Klacht tegen advocaat wederpartij. Klagers verwijten verweerder dat hij namens zijn cliënt voortdurend kansloze en nutteloze procedures tegen klagers voert, volhardt in het privé dagvaarden van klagers (in plaats van hun werkgever) en in het privé adresseren van intimiderende en grievende brieven. Ook verwijten klagers verweerder dat hij heeft gedreigd met het doen van strafrechtelijke aangifte jegens klagers en dat een onder zijn verantwoordelijkheid vallende medewerker van zijn kantoor klagers in brieven 'malicieus' handelen verwijt. De raad acht alle klachtonderdelen ongegrond. De raad kan en zal niet vooruitlopen op het oordeel van de civiele rechter. Het was verweerder toegestaan om zich tot klagers in privé te wenden. Hij heeft niet de hem als advocaat van de wederpartij toekomende vrijheid overschreden. De enkele aankondiging van het voornemen strafrechtelijke aangifte te doen, maakt niet dat sprake is van een dreigement. De term 'malicieus' acht de raad op zichzelf niet onnodig grievend.

Uitspraak

Beslissing van 5 december 2016

van de Raad van Discipline in het ressort Den Haag

in de zaak 16-594/DH/DH

naar aanleiding van de klacht van:

klager sub 1

klager sub 2

klager sub 3

tegen:

verweerder

1 VERLOOP VAN DE PROCEDURE

1.1 Bij brief van 11 januari 2016 heeft de gemachtigde van klagers bij de deken van de Orde van Advocaten in het arrondissement Den Haag (hierna: de deken) een klacht ingediend over verweerder.

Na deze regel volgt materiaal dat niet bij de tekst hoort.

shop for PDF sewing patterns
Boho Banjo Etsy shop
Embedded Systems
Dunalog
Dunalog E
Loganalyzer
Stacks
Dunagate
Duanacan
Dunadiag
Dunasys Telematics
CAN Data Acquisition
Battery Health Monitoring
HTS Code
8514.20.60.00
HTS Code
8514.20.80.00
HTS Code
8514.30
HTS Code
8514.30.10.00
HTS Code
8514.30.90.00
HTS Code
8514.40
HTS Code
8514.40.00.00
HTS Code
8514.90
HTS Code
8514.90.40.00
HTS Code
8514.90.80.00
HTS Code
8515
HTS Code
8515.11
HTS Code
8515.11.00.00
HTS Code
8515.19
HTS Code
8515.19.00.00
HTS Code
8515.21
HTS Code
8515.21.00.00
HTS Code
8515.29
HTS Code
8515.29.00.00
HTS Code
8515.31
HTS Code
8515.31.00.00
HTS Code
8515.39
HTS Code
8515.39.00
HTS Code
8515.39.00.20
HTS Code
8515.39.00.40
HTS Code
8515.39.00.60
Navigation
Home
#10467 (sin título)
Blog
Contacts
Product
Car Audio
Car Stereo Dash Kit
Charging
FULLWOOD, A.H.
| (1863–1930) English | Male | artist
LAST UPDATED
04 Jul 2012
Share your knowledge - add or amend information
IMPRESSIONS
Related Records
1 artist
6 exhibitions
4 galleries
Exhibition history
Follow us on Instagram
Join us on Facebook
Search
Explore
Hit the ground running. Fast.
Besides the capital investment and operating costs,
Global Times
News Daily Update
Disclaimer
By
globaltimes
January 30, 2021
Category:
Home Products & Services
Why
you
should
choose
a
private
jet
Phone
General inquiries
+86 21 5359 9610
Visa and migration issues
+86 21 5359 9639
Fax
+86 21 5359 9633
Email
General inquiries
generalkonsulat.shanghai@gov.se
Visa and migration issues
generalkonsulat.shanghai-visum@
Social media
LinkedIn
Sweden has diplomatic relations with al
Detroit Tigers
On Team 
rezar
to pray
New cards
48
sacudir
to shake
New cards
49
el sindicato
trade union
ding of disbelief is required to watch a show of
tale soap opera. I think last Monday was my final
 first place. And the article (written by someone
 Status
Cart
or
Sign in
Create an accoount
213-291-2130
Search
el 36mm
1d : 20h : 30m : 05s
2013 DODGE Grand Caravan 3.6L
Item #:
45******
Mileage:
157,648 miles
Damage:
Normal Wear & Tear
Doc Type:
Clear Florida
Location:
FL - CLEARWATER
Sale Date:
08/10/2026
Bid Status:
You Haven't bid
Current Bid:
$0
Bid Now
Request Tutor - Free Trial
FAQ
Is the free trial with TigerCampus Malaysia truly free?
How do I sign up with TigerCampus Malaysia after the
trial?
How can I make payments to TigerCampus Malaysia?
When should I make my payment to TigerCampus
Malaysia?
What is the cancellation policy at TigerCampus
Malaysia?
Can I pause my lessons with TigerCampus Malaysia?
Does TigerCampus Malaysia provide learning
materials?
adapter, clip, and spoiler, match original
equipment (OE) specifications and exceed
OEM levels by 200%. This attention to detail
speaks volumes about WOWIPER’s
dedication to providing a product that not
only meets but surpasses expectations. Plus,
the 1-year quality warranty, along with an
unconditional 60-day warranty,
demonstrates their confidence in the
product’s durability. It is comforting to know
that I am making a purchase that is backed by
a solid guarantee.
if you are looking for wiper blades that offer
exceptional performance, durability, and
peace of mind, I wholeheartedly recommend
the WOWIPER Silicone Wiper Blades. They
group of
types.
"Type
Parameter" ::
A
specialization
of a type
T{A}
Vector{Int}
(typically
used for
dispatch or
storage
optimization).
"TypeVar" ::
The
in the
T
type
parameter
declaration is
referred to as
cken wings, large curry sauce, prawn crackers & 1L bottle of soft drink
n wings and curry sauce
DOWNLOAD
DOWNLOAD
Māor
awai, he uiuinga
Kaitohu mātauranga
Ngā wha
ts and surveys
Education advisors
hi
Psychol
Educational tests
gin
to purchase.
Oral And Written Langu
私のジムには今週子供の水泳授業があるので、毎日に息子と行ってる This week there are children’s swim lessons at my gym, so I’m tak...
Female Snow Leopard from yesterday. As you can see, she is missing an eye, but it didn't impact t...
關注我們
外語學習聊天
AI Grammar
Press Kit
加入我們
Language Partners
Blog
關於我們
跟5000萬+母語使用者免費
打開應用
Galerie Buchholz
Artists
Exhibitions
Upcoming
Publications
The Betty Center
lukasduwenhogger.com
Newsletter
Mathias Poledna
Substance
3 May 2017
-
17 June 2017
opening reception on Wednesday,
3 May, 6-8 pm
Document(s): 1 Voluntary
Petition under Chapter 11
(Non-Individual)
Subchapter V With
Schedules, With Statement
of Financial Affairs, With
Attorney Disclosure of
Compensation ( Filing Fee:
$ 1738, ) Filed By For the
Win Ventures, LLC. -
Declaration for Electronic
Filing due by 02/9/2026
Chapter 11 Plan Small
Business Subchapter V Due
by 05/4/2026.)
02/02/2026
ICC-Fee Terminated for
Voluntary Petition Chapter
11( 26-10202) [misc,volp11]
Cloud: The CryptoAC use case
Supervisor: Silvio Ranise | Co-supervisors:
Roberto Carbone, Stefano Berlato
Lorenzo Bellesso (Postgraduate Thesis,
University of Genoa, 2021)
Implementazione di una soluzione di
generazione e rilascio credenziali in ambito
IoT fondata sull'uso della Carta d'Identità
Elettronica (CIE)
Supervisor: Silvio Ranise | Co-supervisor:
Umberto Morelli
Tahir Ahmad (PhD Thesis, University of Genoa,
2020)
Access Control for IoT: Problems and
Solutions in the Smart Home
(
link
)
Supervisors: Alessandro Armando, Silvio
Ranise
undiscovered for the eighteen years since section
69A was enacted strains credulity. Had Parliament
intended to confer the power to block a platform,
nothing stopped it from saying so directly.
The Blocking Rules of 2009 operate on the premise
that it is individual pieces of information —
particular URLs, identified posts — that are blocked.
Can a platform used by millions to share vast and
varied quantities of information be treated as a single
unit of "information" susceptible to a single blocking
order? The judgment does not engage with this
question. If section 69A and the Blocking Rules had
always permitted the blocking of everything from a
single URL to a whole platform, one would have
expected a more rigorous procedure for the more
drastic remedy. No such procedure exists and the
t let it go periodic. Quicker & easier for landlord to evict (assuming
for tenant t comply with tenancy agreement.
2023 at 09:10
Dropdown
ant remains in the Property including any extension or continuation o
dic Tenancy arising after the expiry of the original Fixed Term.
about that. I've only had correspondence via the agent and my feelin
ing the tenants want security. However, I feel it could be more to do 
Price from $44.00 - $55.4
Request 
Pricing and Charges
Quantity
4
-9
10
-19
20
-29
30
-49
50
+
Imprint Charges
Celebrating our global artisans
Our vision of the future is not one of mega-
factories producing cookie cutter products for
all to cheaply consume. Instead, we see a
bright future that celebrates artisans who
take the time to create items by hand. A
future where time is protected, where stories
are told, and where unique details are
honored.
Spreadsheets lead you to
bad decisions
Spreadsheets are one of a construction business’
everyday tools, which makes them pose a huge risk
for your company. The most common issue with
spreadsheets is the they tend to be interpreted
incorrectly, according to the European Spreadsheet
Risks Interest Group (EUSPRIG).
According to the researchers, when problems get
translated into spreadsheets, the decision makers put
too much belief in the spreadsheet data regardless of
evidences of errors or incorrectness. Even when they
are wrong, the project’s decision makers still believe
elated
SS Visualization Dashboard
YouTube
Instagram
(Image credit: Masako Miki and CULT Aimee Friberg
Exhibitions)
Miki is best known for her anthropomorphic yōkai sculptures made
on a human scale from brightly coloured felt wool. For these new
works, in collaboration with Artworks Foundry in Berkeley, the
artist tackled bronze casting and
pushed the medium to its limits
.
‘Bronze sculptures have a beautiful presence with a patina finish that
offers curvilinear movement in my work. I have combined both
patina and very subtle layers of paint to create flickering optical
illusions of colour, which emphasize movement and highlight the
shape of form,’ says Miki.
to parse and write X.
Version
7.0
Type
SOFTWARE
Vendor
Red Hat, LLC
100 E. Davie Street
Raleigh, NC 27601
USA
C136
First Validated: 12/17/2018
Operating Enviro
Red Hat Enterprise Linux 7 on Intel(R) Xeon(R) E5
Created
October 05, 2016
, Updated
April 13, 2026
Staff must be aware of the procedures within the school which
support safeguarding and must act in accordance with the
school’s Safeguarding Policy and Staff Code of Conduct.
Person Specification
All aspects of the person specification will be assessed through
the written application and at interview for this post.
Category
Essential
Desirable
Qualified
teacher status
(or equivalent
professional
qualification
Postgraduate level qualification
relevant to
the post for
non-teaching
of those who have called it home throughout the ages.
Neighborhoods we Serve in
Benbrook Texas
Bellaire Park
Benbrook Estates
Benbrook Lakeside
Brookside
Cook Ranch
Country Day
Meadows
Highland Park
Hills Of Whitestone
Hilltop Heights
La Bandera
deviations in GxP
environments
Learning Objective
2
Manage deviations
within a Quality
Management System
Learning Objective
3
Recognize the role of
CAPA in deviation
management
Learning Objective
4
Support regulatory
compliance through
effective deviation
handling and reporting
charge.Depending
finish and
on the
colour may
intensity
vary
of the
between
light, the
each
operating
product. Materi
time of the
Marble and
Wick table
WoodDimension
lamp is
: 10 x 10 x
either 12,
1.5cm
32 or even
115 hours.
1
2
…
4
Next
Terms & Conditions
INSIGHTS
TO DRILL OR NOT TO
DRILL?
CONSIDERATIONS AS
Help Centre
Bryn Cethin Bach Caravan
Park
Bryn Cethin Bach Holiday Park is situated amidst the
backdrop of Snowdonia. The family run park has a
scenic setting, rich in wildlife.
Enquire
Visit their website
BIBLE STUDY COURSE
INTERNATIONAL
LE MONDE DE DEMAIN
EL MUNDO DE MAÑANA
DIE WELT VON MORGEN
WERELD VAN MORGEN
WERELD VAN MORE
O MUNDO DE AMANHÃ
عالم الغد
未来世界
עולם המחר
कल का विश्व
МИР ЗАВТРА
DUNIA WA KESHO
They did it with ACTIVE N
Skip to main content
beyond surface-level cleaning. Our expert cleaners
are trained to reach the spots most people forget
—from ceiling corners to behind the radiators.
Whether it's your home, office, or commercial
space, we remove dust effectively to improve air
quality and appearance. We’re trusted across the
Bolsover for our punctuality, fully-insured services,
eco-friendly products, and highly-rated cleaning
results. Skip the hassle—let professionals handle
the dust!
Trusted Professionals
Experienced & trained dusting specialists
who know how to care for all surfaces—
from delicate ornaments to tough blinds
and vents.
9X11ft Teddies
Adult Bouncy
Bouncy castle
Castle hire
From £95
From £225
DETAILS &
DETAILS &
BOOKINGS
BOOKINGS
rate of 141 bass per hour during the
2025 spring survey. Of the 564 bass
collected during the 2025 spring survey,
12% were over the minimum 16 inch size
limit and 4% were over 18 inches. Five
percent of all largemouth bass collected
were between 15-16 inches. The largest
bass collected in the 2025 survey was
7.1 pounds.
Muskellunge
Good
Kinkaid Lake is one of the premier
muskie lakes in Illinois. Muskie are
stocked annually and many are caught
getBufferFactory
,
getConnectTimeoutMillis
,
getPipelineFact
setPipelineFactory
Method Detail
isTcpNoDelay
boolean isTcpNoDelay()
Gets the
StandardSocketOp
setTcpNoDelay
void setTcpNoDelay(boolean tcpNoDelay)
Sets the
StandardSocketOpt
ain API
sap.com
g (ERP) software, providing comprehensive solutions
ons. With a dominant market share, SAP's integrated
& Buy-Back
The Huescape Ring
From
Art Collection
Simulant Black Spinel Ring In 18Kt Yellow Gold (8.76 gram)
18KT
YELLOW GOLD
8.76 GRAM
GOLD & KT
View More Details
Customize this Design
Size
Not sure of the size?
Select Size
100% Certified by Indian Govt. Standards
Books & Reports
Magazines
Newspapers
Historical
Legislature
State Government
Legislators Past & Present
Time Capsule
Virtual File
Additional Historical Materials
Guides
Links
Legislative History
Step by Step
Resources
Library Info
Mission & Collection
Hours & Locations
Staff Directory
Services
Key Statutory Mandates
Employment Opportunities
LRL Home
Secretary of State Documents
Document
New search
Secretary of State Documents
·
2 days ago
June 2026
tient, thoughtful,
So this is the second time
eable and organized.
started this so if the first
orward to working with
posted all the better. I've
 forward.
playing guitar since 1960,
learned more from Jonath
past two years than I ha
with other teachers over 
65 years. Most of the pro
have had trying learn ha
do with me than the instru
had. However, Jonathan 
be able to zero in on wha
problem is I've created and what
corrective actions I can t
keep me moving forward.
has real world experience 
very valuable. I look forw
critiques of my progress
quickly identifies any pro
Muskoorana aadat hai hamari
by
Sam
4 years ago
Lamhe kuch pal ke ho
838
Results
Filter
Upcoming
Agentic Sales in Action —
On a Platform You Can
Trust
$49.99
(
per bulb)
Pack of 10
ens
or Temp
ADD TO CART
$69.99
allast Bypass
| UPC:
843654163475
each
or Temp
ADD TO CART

1.2 Bij brief van 8 juni 2016 met kenmerk K002 2016 dk/sh aan de raad, door de raad ontvangen op 9 juni 2016, heeft de deken de klacht ter kennis van de raad gebracht.

1.3 De klacht is behandeld ter zitting van 3 oktober 2016 van de raad in aanwezigheid van klager sub 1 en klager sub 3, bijgestaan door hun gemachtigde. Verweerder is eveneens verschenen. Klager sub 2 is, met voorafgaand bericht, niet verschenen.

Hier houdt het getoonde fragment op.